How LLMs Work: Tokens, Probabilities, and Prompts

LLM at a Glance

An LLM is essentially a powerful “auto‑complete.” When you begin a sentence, the model continues it, filling in one tiny piece (a token) at a time until a full answer emerges. Tokens are often parts of words. Because the model has read a vast amount of text in advance, it develops a sense of “what usually comes next.” So when you ask a question, it keeps choosing the next token, then the next, until the answer is complete.

graph LR
    A[User input] --> B[Tokenization]
    B --> C{Next-token prediction}
    C -- 1: Probability computation --> D[Probability distribution]
    D -- 2: Token selection --> E[New token]
    E --> F{Answer complete?}
    F -- N --> C
    F -- Y --> G[Decoding]
    G --> H[Final answer output]

What Determines Generation Quality

Most of it comes down to three ideas:

How bold it is: Settings like temperature or top‑p can make answers safer (more common phrasing) or more creative (less common phrasing).
How much it can keep in mind: The model’s “short‑term memory” is limited. Long inputs may need summarization or pruning.
What it actually knows: The model can’t browse the web and only “remembers” training-time knowledge. Without reliable, up‑to‑date context, it can make things up.

mindmap
    root((Factors affecting generation quality))
        Boldness
            Temperature
            Top-p
        Memory
            Context window
            Summarization/Pruning
        Knowledge scope
            Training cutoff
            Lack of up-to-date info

Where RAG Connects

RAG reduces knowledge limits and hallucinations by searching for relevant documents first and providing them as context before the LLM answers.
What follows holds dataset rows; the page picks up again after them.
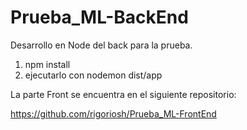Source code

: # Prueba_ML-BackEnd

Desarrollo en Node del back para la prueba.

1. npm install
2. ejecutarlo con nodemon dist/app


La parte Front se encuentra en el siguiente repositorio:

https://github.com/rigoriosh/Prueba_ML-FrontEnd
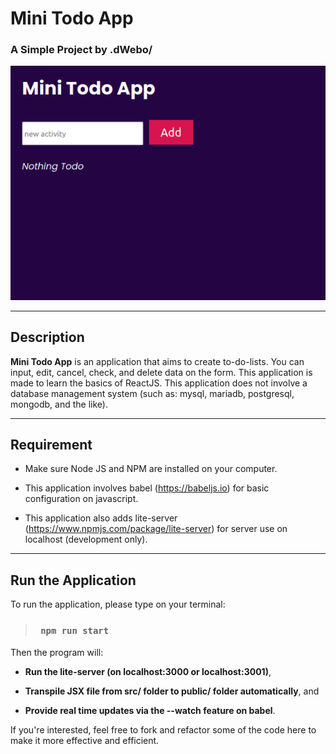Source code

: # Mini Todo App
### A Simple Project by .dWebo/

![Mini Todo App!](/public/minitodoapp.png "Minitodoapp")

***

## Description

**Mini Todo App** is an application that aims to create to-do-lists. You can input, edit, cancel, check, and delete data on the form.
This application is made to learn the basics of ReactJS. This application does not involve a database management system (such as: mysql, mariadb, postgresql, mongodb, and the like).

***
## Requirement

- Make sure Node JS and NPM are installed on your computer.

- This application involves babel (https://babeljs.io) for basic configuration on javascript. 

- This application also adds lite-server (https://www.npmjs.com/package/lite-server) for server use on localhost (development only).

***

## Run the Application

To run the application, please type on your terminal:

>
> ### `  npm run start `
>


Then the program will:

  - **Run the lite-server (on localhost:3000 or localhost:3001)**,
  
  - **Transpile JSX file from src/ folder to public/ folder automatically**, and 
  
  - **Provide real time updates via the --watch feature on babel**.


If you're interested, feel free to fork and refactor some of the code here to make it more effective and efficient.
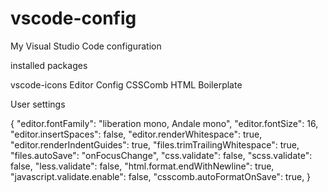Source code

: # vscode-config
My Visual Studio Code configuration

installed packages

vscode-icons
Editor Config
CSSComb
HTML Boilerplate

User settings

{
    "editor.fontFamily": "liberation mono, Andale mono",
    "editor.fontSize": 16,
    "editor.insertSpaces": false,
    "editor.renderWhitespace": true,
    "editor.renderIndentGuides": true,
    "files.trimTrailingWhitespace": true,
    "files.autoSave": "onFocusChange",
    "css.validate": false,
    "scss.validate": false,
    "less.validate": false,
    "html.format.endWithNewline": true,
    "javascript.validate.enable": false,
		"csscomb.autoFormatOnSave": true,
}
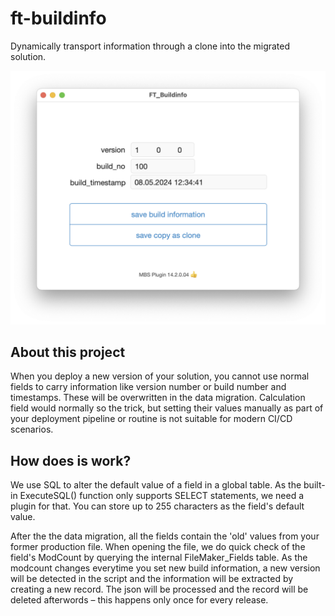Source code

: # ft-buildinfo
Dynamically transport information through a clone into the migrated solution.



<img src="./docs/assets/screenshot.png" alt="screenshot" style="zoom:50%;" />



## About this project



When you deploy a new version of your solution, you cannot use normal fields to carry information like version number or build number and timestamps. These will be overwritten in the data migration. Calculation field would normally so the trick, but setting their values manually as part of your deployment pipeline or routine is not suitable for modern CI/CD scenarios. 

## How does is work?

We use SQL to alter the default value of a field in a global table. As the built-in ExecuteSQL() function only supports SELECT statements, we need a plugin for that. You can store up to 255 characters as the field's default value.

After the the data migration, all the fields contain the 'old' values from your former production file. When opening the file, we do quick check of the field's ModCount by querying the internal FileMaker_Fields table. As the modcount changes everytime you set new build information, a new version will be detected in the script and the information will be extracted by creating a new record. The json will be processed and the record will be deleted afterwords – this happens only once for every release.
In other words, it makes the model “look things up” before responding.

sequenceDiagram
    participant User as User
    participant Retriever as Retriever
    participant LLM as LLM
    User->>Retriever: Ask a question
    Retriever->>Retriever: Retrieve relevant documents
    Retriever->>LLM: Pass retrieved results
    LLM->>User: Generate a context-grounded answer

An Easy Analogy for the Model

Inside, the model is a giant “pattern matcher.” It compares what you write with patterns it has seen before and selects the most likely continuation. You can imagine multiple “highlighters” that emphasize important parts of the sentence to keep the answer on topic.

graph LR
    A[User input] --> B[Pattern matching: compare with past data]
    B --> C{Select the most likely next token}
    C --> D[Highlighters: emphasize key parts]
    D --> E[Maintain topic & connect context]
    E --> F[Complete the final sentence]

    style A fill:#fdf5e6,stroke:#333,stroke-width:1px
    style B fill:#e6f7ff,stroke:#333,stroke-width:1px
    style C fill:#fff5e6,stroke:#333,stroke-width:1px
    style D fill:#f0ffe6,stroke:#333,stroke-width:1px
    style E fill:#f9e6ff,stroke:#333,stroke-width:1px
    style F fill:#e6ffe9,stroke:#333,stroke-width:1px

Why It Sometimes Goes Wrong

Two common reasons:

It fills gaps with guesses. If the needed info isn’t in “short‑term memory,” it may invent plausible details.
Outdated knowledge. Anything that appeared after training isn’t known unless you provide it.